(Problem to work on):
Rewrite the lines beginning at the one that contains "Important: OS-Support." and ending after the one that contains "By stepping over", changing "Christmas" to "Easter" and leaving all else as it is.

(Working data):
——
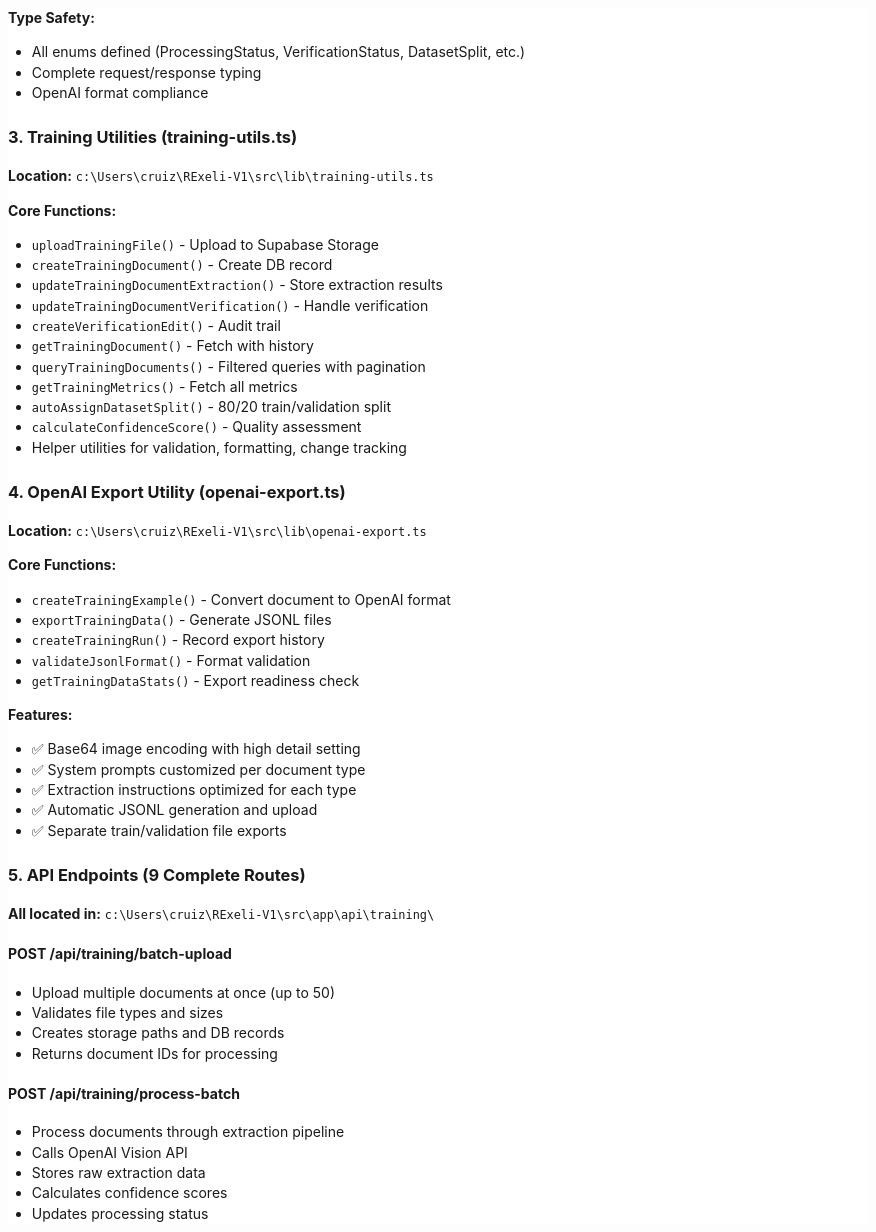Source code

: **Type Safety:**
- All enums defined (ProcessingStatus, VerificationStatus, DatasetSplit, etc.)
- Complete request/response typing
- OpenAI format compliance

### 3. Training Utilities (training-utils.ts)
**Location:** `c:\Users\cruiz\RExeli-V1\src\lib\training-utils.ts`

**Core Functions:**
- `uploadTrainingFile()` - Upload to Supabase Storage
- `createTrainingDocument()` - Create DB record
- `updateTrainingDocumentExtraction()` - Store extraction results
- `updateTrainingDocumentVerification()` - Handle verification
- `createVerificationEdit()` - Audit trail
- `getTrainingDocument()` - Fetch with history
- `queryTrainingDocuments()` - Filtered queries with pagination
- `getTrainingMetrics()` - Fetch all metrics
- `autoAssignDatasetSplit()` - 80/20 train/validation split
- `calculateConfidenceScore()` - Quality assessment
- Helper utilities for validation, formatting, change tracking

### 4. OpenAI Export Utility (openai-export.ts)
**Location:** `c:\Users\cruiz\RExeli-V1\src\lib\openai-export.ts`

**Core Functions:**
- `createTrainingExample()` - Convert document to OpenAI format
- `exportTrainingData()` - Generate JSONL files
- `createTrainingRun()` - Record export history
- `validateJsonlFormat()` - Format validation
- `getTrainingDataStats()` - Export readiness check

**Features:**
- ✅ Base64 image encoding with high detail setting
- ✅ System prompts customized per document type
- ✅ Extraction instructions optimized for each type
- ✅ Automatic JSONL generation and upload
- ✅ Separate train/validation file exports

### 5. API Endpoints (9 Complete Routes)

**All located in:** `c:\Users\cruiz\RExeli-V1\src\app\api\training\`

#### POST /api/training/batch-upload
- Upload multiple documents at once (up to 50)
- Validates file types and sizes
- Creates storage paths and DB records
- Returns document IDs for processing

#### POST /api/training/process-batch
- Process documents through extraction pipeline
- Calls OpenAI Vision API
- Stores raw extraction data
- Calculates confidence scores
- Updates processing status
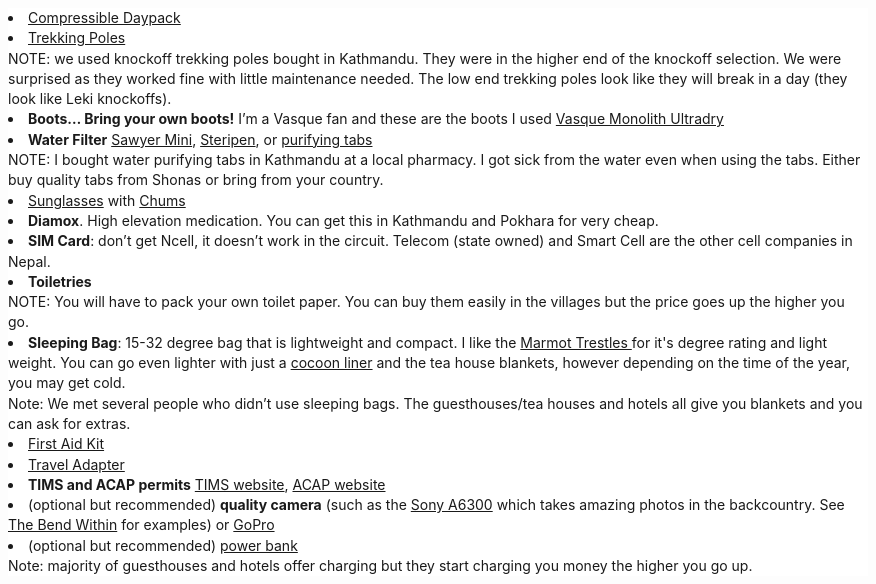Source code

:   <li><a href="https://amzn.to/2BC4nei" target="_blank">Compressible Daypack</a></li>

  <li><a href="https://amzn.to/2X0WvMs" target="_blank">Trekking Poles</a>
</br>
  NOTE: we used knockoff trekking poles bought in Kathmandu.  They were in the higher end of the knockoff selection.  We were surprised as they worked fine with little maintenance needed.  The low end trekking poles look like they will break in a day (they look like Leki knockoffs).</li>

  <li><b>Boots… Bring your own boots!</b>  I’m a Vasque fan and these are the boots I used <a href="https://amzn.to/2BAExra" target="_blank">Vasque Monolith Ultradry</a></li>

  <li><b>Water Filter</b> <a href="https://amzn.to/2N8ajQH" target="_blank">Sawyer Mini</a>, <a href="https://amzn.to/2BMGbGn" target="_blank">Steripen</a>, or <a href="https://amzn.to/2X60cQX" target="_blank">purifying tabs</a>
</br>
  NOTE: I bought water purifying tabs in Kathmandu at a local pharmacy.  I got sick from the water even when using the tabs.  Either buy quality tabs from Shonas or bring from your country.</li>

  <li><a href="https://amzn.to/2GGWVSs" target="_blank">Sunglasses</a> with <a href="https://amzn.to/2UTfaYG" target="_blank">Chums</a></li>

  <li><b>Diamox</b>.  High elevation medication.  You can get this in Kathmandu and Pokhara for very cheap.</li>

  <li><b>SIM Card</b>: don’t get Ncell, it doesn’t work in the circuit.  Telecom (state owned) and Smart Cell are the other cell companies in Nepal.</li>

  <li><b>Toiletries</b>
</br>
  NOTE: You will have to pack your own toilet paper.  You can buy them easily in the villages but the price goes up the higher you go.</li>

  <li><b>Sleeping Bag</b>: 15-32 degree bag that is lightweight and compact.  I like the <a href="https://amzn.to/2IgG37v"  target="_blank"> Marmot Trestles </a> for it's degree rating and light weight.  You can go even lighter with just a <a href="https://amzn.to/2TQFrGU" target="_blank">cocoon liner</a> and the tea house blankets, however depending on the time of the year, you may get cold.
</br>
  Note: We met several people who didn’t use sleeping bags.  The guesthouses/tea houses and hotels all give you blankets and you can ask for extras.</li>

  <li><a href="https://amzn.to/2GI7YuI" target="_blank">First Aid Kit</a></li>

  <li><a href="https://amzn.to/2UY61xZ" target="_blank">Travel Adapter</a></li>

  <li><b>TIMS and ACAP permits</b> <a href="http://www.timsnepal.com/" target="_blank">TIMS website</a>,  <a href=http://www.ntnc.org.np/project/annapurna-conservation-area-project" target="_blank">ACAP website</a></li>

  <li>(optional but recommended) <b>quality camera</b> (such as the <a href="https://amzn.to/2TRt2T8" target="_blank">Sony A6300</a> which takes amazing photos in the backcountry.  See <a href="http://www.bendwithin.com/" target="_blank">The Bend Within</a> for examples) or <a href="https://amzn.to/2N8XdCF" target="_blank">GoPro</a></li>

  <li>(optional but recommended) <a href="https://amzn.to/2TQGfvq" target="_blank">power bank</a>
</br>
  Note: majority of guesthouses and hotels offer charging but they start charging you money the higher you go up.</li>
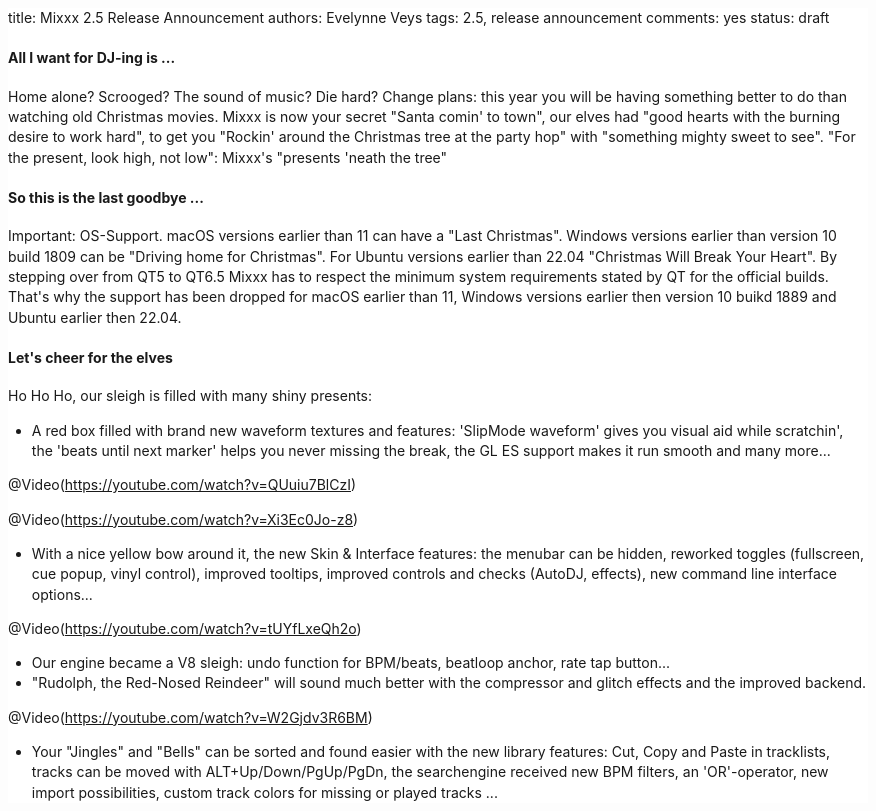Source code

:title: Mixxx 2.5 Release Announcement
authors: Evelynne Veys
tags: 2.5, release announcement
comments: yes
status: draft

#### All I want for DJ-ing is ...

Home alone? Scrooged? The sound of music? Die hard?
Change plans: this year you will be having something better to do than watching old Christmas movies.
Mixxx is now your secret "Santa comin' to town", our elves had "good hearts with the burning desire to work hard",
to get you "Rockin' around the Christmas tree at the party hop" with "something mighty sweet to see".
"For the present, look high, not low": Mixxx's "presents 'neath the tree"

#### So this is the last goodbye ...

Important: OS-Support.
macOS versions earlier than 11 can have a "Last Christmas".
Windows versions earlier than version 10 build 1809 can be "Driving home for Christmas".
For Ubuntu versions earlier than 22.04 "Christmas Will Break Your Heart".
By stepping over from QT5 to QT6.5 Mixxx has to respect the minimum system requirements stated by QT for the official builds.
That's why the support has been dropped for macOS earlier than 11, Windows versions earlier then version 10 buikd 1889 and Ubuntu earlier then 22.04.

#### Let's cheer for the elves

Ho Ho Ho, our sleigh is filled with many shiny presents:

* A red box filled with brand new waveform textures and features: 'SlipMode waveform' gives you visual aid
while scratchin', the 'beats until next marker' helps you never missing the break, the GL ES support makes it
run smooth and many more...

@Video(https://youtube.com/watch?v=QUuiu7BlCzI)

@Video(https://youtube.com/watch?v=Xi3Ec0Jo-z8)

* With a nice yellow bow around it, the new Skin & Interface features: the menubar can be hidden,
reworked toggles (fullscreen, cue popup, vinyl control), improved tooltips, improved controls and checks (AutoDJ,
effects), new command line interface options...

@Video(https://youtube.com/watch?v=tUYfLxeQh2o)

* Our engine became a V8 sleigh: undo function for BPM/beats, beatloop anchor, rate tap button...
* "Rudolph, the Red-Nosed Reindeer" will sound much better with the compressor and glitch effects and the improved backend.

@Video(https://youtube.com/watch?v=W2Gjdv3R6BM)

* Your "Jingles" and "Bells" can be sorted and found easier with the new library features: Cut, Copy and Paste in tracklists,
tracks can be moved with ALT+Up/Down/PgUp/PgDn, the searchengine received new BPM filters, an 'OR'-operator, new import possibilities,
custom track colors for missing or played tracks ...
——
(Result):
Important: OS-Support.
macOS versions earlier than 11 can have a "Last Easter".
Windows versions earlier than version 10 build 1809 can be "Driving home for Easter".
For Ubuntu versions earlier than 22.04 "Easter Will Break Your Heart".
By stepping over from QT5 to QT6.5 Mixxx has to respect the minimum system requirements stated by QT for the official builds.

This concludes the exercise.